The Gateway Server is a FastAPI HTTP service that acts as the network-layer proxy between agents and the Claw-R1 training infrastructure.

Design Principles

  • Independent process: The Gateway runs as a plain OS process, not a Ray actor. This means it can be restarted independently of the Ray cluster.
  • Pure proxy: The Gateway does not manage any engine lifecycle. It only forwards requests, collects steps, and submits to DataPool.
  • OpenAI-compatible: Implements the same interface as OpenAI's chat completions API, making it a drop-in replacement.

Starting the Gateway

python -m claw_r1.gateway.gateway \
    --data-pool-name  data_pool \
    --vllm-addresses  http://host1:8001,http://host2:8001 \
    --tokenizer-path  /path/to/model \
    --prompt-length   4096 \
    --response-length 1024

Arguments

Argument Required Description
--data-pool-name Yes Ray actor name of the DataPool to connect to
--vllm-addresses Yes Comma-separated list of vLLM server addresses (load-balanced round-robin)
--tokenizer-path Yes Path to the HuggingFace tokenizer
--prompt-length Yes Maximum prompt token length (for padding)
--response-length Yes Maximum response token length (for padding)

Endpoints

POST /generate (white-box mode)

Called by AgentFlowBase.gateway_generate(). Forwards the generation request to a vLLM server, tokenizes the response, and returns token IDs.

# Request
{
    "trajectory_uid": "string",
    "prompt_uid": "string",
    "messages": [...],         # OpenAI chat messages
    "max_tokens": 1024,
    "temperature": 1.0
}

# Response
{
    "response_text": "string",
    "response_ids": [101, 202, ...],   # token IDs
    "prompt_ids": [50, 60, ...]        # full context token IDs
}

POST /submit_steps (white-box mode)

Called by AgentFlowBase.gateway_submit_steps().

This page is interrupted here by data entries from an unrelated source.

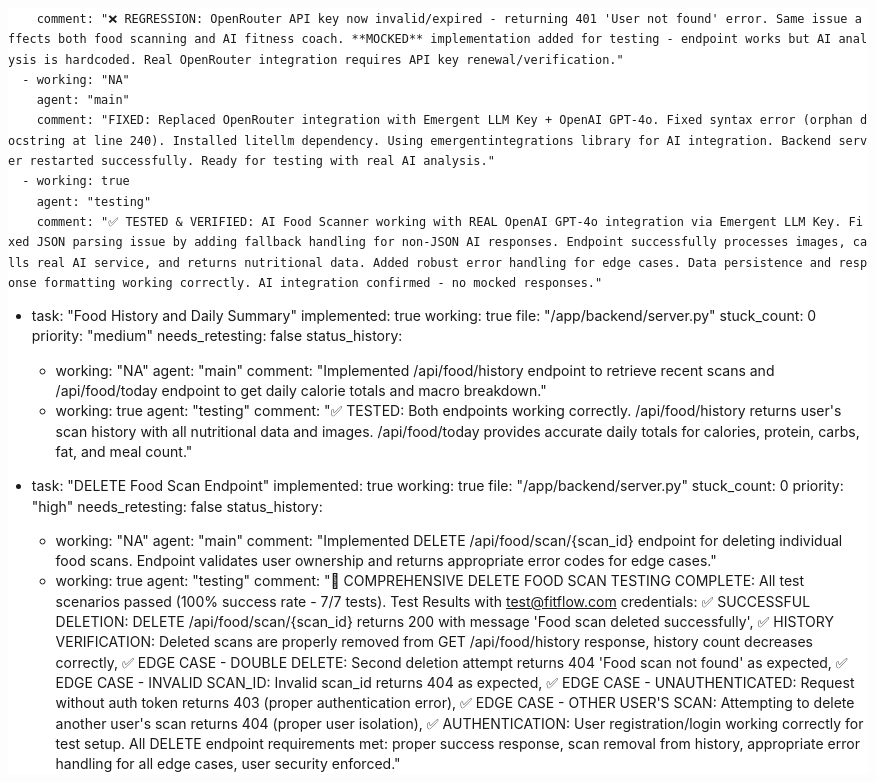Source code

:         comment: "❌ REGRESSION: OpenRouter API key now invalid/expired - returning 401 'User not found' error. Same issue affects both food scanning and AI fitness coach. **MOCKED** implementation added for testing - endpoint works but AI analysis is hardcoded. Real OpenRouter integration requires API key renewal/verification."
      - working: "NA"
        agent: "main"
        comment: "FIXED: Replaced OpenRouter integration with Emergent LLM Key + OpenAI GPT-4o. Fixed syntax error (orphan docstring at line 240). Installed litellm dependency. Using emergentintegrations library for AI integration. Backend server restarted successfully. Ready for testing with real AI analysis."
      - working: true
        agent: "testing"
        comment: "✅ TESTED & VERIFIED: AI Food Scanner working with REAL OpenAI GPT-4o integration via Emergent LLM Key. Fixed JSON parsing issue by adding fallback handling for non-JSON AI responses. Endpoint successfully processes images, calls real AI service, and returns nutritional data. Added robust error handling for edge cases. Data persistence and response formatting working correctly. AI integration confirmed - no mocked responses."
  
  - task: "Food History and Daily Summary"
    implemented: true
    working: true
    file: "/app/backend/server.py"
    stuck_count: 0
    priority: "medium"
    needs_retesting: false
    status_history:
      - working: "NA"
        agent: "main"
        comment: "Implemented /api/food/history endpoint to retrieve recent scans and /api/food/today endpoint to get daily calorie totals and macro breakdown."
      - working: true
        agent: "testing"
        comment: "✅ TESTED: Both endpoints working correctly. /api/food/history returns user's scan history with all nutritional data and images. /api/food/today provides accurate daily totals for calories, protein, carbs, fat, and meal count."
  
  - task: "DELETE Food Scan Endpoint"
    implemented: true
    working: true
    file: "/app/backend/server.py"
    stuck_count: 0
    priority: "high"
    needs_retesting: false
    status_history:
      - working: "NA"
        agent: "main"
        comment: "Implemented DELETE /api/food/scan/{scan_id} endpoint for deleting individual food scans. Endpoint validates user ownership and returns appropriate error codes for edge cases."
      - working: true
        agent: "testing"
        comment: "🎉 COMPREHENSIVE DELETE FOOD SCAN TESTING COMPLETE: All test scenarios passed (100% success rate - 7/7 tests). Test Results with test@fitflow.com credentials: ✅ SUCCESSFUL DELETION: DELETE /api/food/scan/{scan_id} returns 200 with message 'Food scan deleted successfully', ✅ HISTORY VERIFICATION: Deleted scans are properly removed from GET /api/food/history response, history count decreases correctly, ✅ EDGE CASE - DOUBLE DELETE: Second deletion attempt returns 404 'Food scan not found' as expected, ✅ EDGE CASE - INVALID SCAN_ID: Invalid scan_id returns 404 as expected, ✅ EDGE CASE - UNAUTHENTICATED: Request without auth token returns 403 (proper authentication error), ✅ EDGE CASE - OTHER USER'S SCAN: Attempting to delete another user's scan returns 404 (proper user isolation), ✅ AUTHENTICATION: User registration/login working correctly for test setup. All DELETE endpoint requirements met: proper success response, scan removal from history, appropriate error handling for all edge cases, user security enforced."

Submits one or more Step objects to the DataPool.

# Request
{
    "steps": [
        {
            "trajectory_uid": "string",
            "prompt_uid": "string",
            "prompt_ids": [...],
            "response_ids": [...],
            "reward": 0.0,
            "step_index": 0,
            "policy_version": 42,
            "is_last": false,
            "metadata": {}
        }
    ]
}

POST /compute_reward

Computes a reward score for a completed trajectory step.

# Request
{
    "trajectory_uid": "string",
    "messages": [...],
    "dataset_fields": {}    # task-specific fields (ground truth, etc.)
}

# Response
{
    "reward": 0.85
}

POST /{trajectory_uid}/{prompt_uid}/v1/chat/completions (reserved)

OpenAI-compatible endpoint for black-box agents. The trajectory_uid and prompt_uid are encoded in the URL path, allowing the Gateway to associate incoming requests with the correct trajectory without any client-side changes beyond base_url.

Status

This endpoint is designed and stubbed. Full black-box online integration is under active development.

POST /complete_trajectory/{trajectory_uid} (reserved)

Called by black-box agents to mark the end of a trajectory and optionally provide a final reward.

Load Balancing

When multiple --vllm-addresses are provided, the Gateway distributes requests across them using round-robin:

# Internal: cycle through vLLM addresses
self.vllm_address_cycle = itertools.cycle(vllm_addresses)
vllm_url = next(self.vllm_address_cycle)

This provides basic load balancing without requiring an external proxy.